The Torah records: “And the fourth generation shall return here, for the iniquity of the Amorite shall not yet be full until then” (Breishit/Genesis 15:16).
Rashi (1040-1105), the primary commentator on the Torah, illustrates that G-d was explaining to Abraham why He could not bring the Jewish people to the Holy Land any earlier than the fourth generation. The reason: Delivering the Jewish nation into Canaan would mean the expulsion of the native Amorites from the land, and G-d could not exile the Amorites from the land any earlier than the fourth generation, a time when (G-d knew that) their sins would have accumulated enough to be worthy of the punishment of exile.

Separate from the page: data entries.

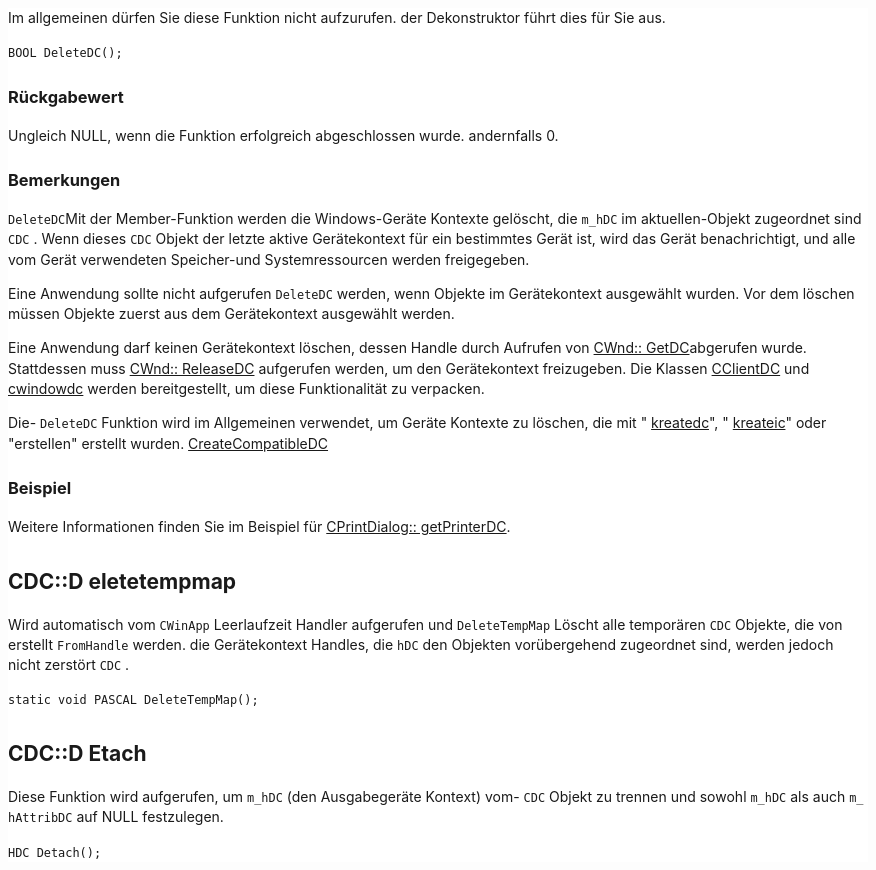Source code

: Im allgemeinen dürfen Sie diese Funktion nicht aufzurufen. der Dekonstruktor führt dies für Sie aus.

```
BOOL DeleteDC();
```

### <a name="return-value"></a>Rückgabewert

Ungleich NULL, wenn die Funktion erfolgreich abgeschlossen wurde. andernfalls 0.

### <a name="remarks"></a>Bemerkungen

`DeleteDC`Mit der Member-Funktion werden die Windows-Geräte Kontexte gelöscht, die `m_hDC` im aktuellen-Objekt zugeordnet sind `CDC` . Wenn dieses `CDC` Objekt der letzte aktive Gerätekontext für ein bestimmtes Gerät ist, wird das Gerät benachrichtigt, und alle vom Gerät verwendeten Speicher-und Systemressourcen werden freigegeben.

Eine Anwendung sollte nicht aufgerufen `DeleteDC` werden, wenn Objekte im Gerätekontext ausgewählt wurden. Vor dem löschen müssen Objekte zuerst aus dem Gerätekontext ausgewählt werden.

Eine Anwendung darf keinen Gerätekontext löschen, dessen Handle durch Aufrufen von [CWnd:: GetDC](../../mfc/reference/cwnd-class.md#getdc)abgerufen wurde. Stattdessen muss [CWnd:: ReleaseDC](../../mfc/reference/cwnd-class.md#releasedc) aufgerufen werden, um den Gerätekontext freizugeben. Die Klassen [CClientDC](../../mfc/reference/cclientdc-class.md) und [cwindowdc](../../mfc/reference/cwindowdc-class.md) werden bereitgestellt, um diese Funktionalität zu verpacken.

Die- `DeleteDC` Funktion wird im Allgemeinen verwendet, um Geräte Kontexte zu löschen, die mit " [kreatedc](#createdc)", " [kreateic](#createic)" oder "erstellen" erstellt wurden. [CreateCompatibleDC](#createcompatibledc)

### <a name="example"></a>Beispiel

  Weitere Informationen finden Sie im Beispiel für [CPrintDialog:: getPrinterDC](../../mfc/reference/cprintdialog-class.md#getprinterdc).

## <a name="cdcdeletetempmap"></a><a name="deletetempmap"></a>CDC::D eletetempmap

Wird automatisch vom `CWinApp` Leerlaufzeit Handler aufgerufen und `DeleteTempMap` Löscht alle temporären `CDC` Objekte, die von erstellt `FromHandle` werden. die Gerätekontext Handles, die `hDC` den Objekten vorübergehend zugeordnet sind, werden jedoch nicht zerstört `CDC` .

```
static void PASCAL DeleteTempMap();
```

## <a name="cdcdetach"></a><a name="detach"></a>CDC::D Etach

Diese Funktion wird aufgerufen, um `m_hDC` (den Ausgabegeräte Kontext) vom- `CDC` Objekt zu trennen und sowohl `m_hDC` als auch `m_hAttribDC` auf NULL festzulegen.

```
HDC Detach();
```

You see, G-d, too, had a “mitzvah.” He was to bring the holy nation into the Holy Land. And yet, His message for all generations is that even such a monumental deed could not be done at the expense of a nation not yet worthy of exile. Such a supernatural orchestration of events would be the divine equivalent of a mitzvah brought about through a sin. And such an action is no mitzvah at all!
It would certainly be interesting if we all examined the phrases we use most commonly in our lives, considered their deeper meanings and reflected upon whether or not they are consistent with our tradition. I am quite sure you will similarly find it a rewarding experience.